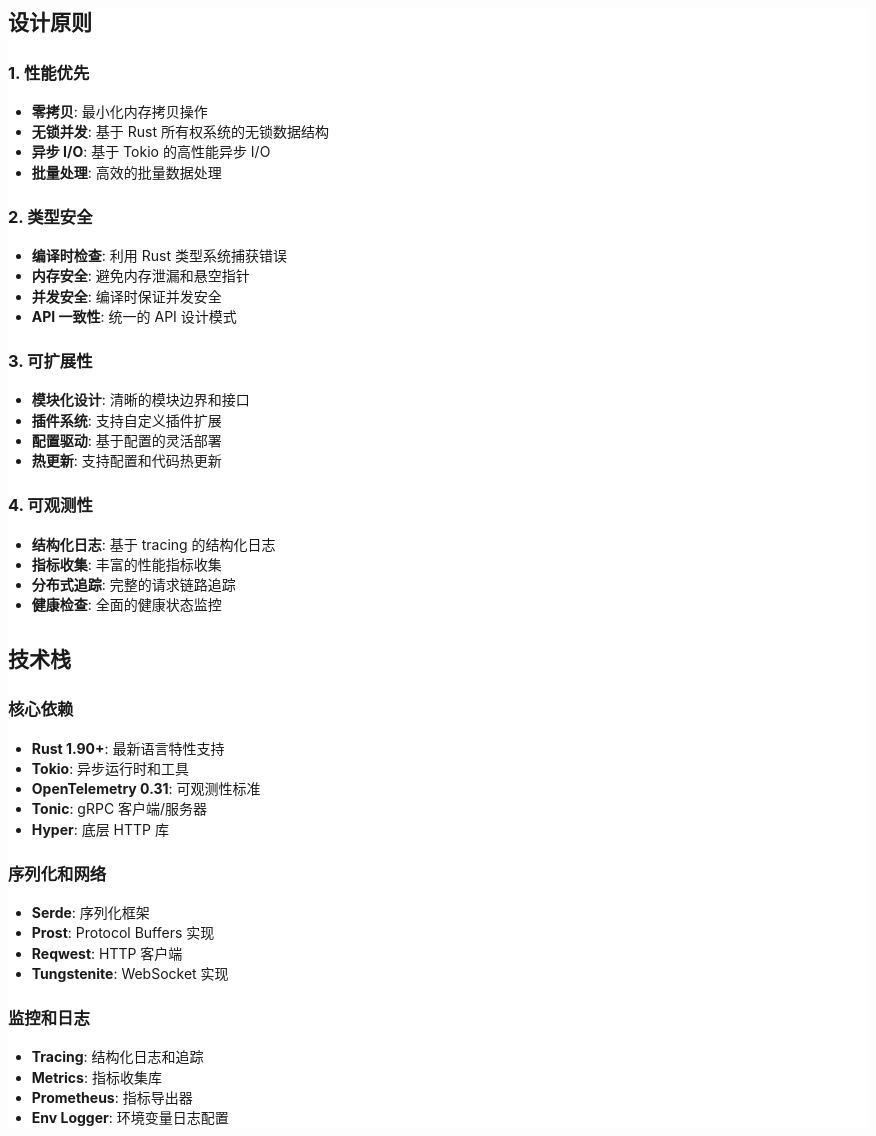 ## 设计原则

### 1. 性能优先

- **零拷贝**: 最小化内存拷贝操作
- **无锁并发**: 基于 Rust 所有权系统的无锁数据结构
- **异步 I/O**: 基于 Tokio 的高性能异步 I/O
- **批量处理**: 高效的批量数据处理

### 2. 类型安全

- **编译时检查**: 利用 Rust 类型系统捕获错误
- **内存安全**: 避免内存泄漏和悬空指针
- **并发安全**: 编译时保证并发安全
- **API 一致性**: 统一的 API 设计模式

### 3. 可扩展性

- **模块化设计**: 清晰的模块边界和接口
- **插件系统**: 支持自定义插件扩展
- **配置驱动**: 基于配置的灵活部署
- **热更新**: 支持配置和代码热更新

### 4. 可观测性

- **结构化日志**: 基于 tracing 的结构化日志
- **指标收集**: 丰富的性能指标收集
- **分布式追踪**: 完整的请求链路追踪
- **健康检查**: 全面的健康状态监控

## 技术栈

### 核心依赖

- **Rust 1.90+**: 最新语言特性支持
- **Tokio**: 异步运行时和工具
- **OpenTelemetry 0.31**: 可观测性标准
- **Tonic**: gRPC 客户端/服务器
- **Hyper**: 底层 HTTP 库

### 序列化和网络

- **Serde**: 序列化框架
- **Prost**: Protocol Buffers 实现
- **Reqwest**: HTTP 客户端
- **Tungstenite**: WebSocket 实现

### 监控和日志

- **Tracing**: 结构化日志和追踪
- **Metrics**: 指标收集库
- **Prometheus**: 指标导出器
- **Env Logger**: 环境变量日志配置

-- -- --

WHAT YOU SHOULD DO: Write out the source text of every item above with no changes to any line, and omit the pictures.

TASK SOLUTION:
 ## 设计原则

### 1. 性能优先

- **零拷贝**: 最小化内存拷贝操作
- **无锁并发**: 基于 Rust 所有权系统的无锁数据结构
- **异步 I/O**: 基于 Tokio 的高性能异步 I/O
- **批量处理**: 高效的批量数据处理

### 2. 类型安全

- **编译时检查**: 利用 Rust 类型系统捕获错误
- **内存安全**: 避免内存泄漏和悬空指针
- **并发安全**: 编译时保证并发安全
- **API 一致性**: 统一的 API 设计模式

### 3. 可扩展性

- **模块化设计**: 清晰的模块边界和接口
- **插件系统**: 支持自定义插件扩展
- **配置驱动**: 基于配置的灵活部署
- **热更新**: 支持配置和代码热更新

### 4. 可观测性

- **结构化日志**: 基于 tracing 的结构化日志
- **指标收集**: 丰富的性能指标收集
- **分布式追踪**: 完整的请求链路追踪
- **健康检查**: 全面的健康状态监控

## 技术栈

### 核心依赖

- **Rust 1.90+**: 最新语言特性支持
- **Tokio**: 异步运行时和工具
- **OpenTelemetry 0.31**: 可观测性标准
- **Tonic**: gRPC 客户端/服务器
- **Hyper**: 底层 HTTP 库

### 序列化和网络

- **Serde**: 序列化框架
- **Prost**: Protocol Buffers 实现
- **Reqwest**: HTTP 客户端
- **Tungstenite**: WebSocket 实现

### 监控和日志

- **Tracing**: 结构化日志和追踪
- **Metrics**: 指标收集库
- **Prometheus**: 指标导出器
- **Env Logger**: 环境变量日志配置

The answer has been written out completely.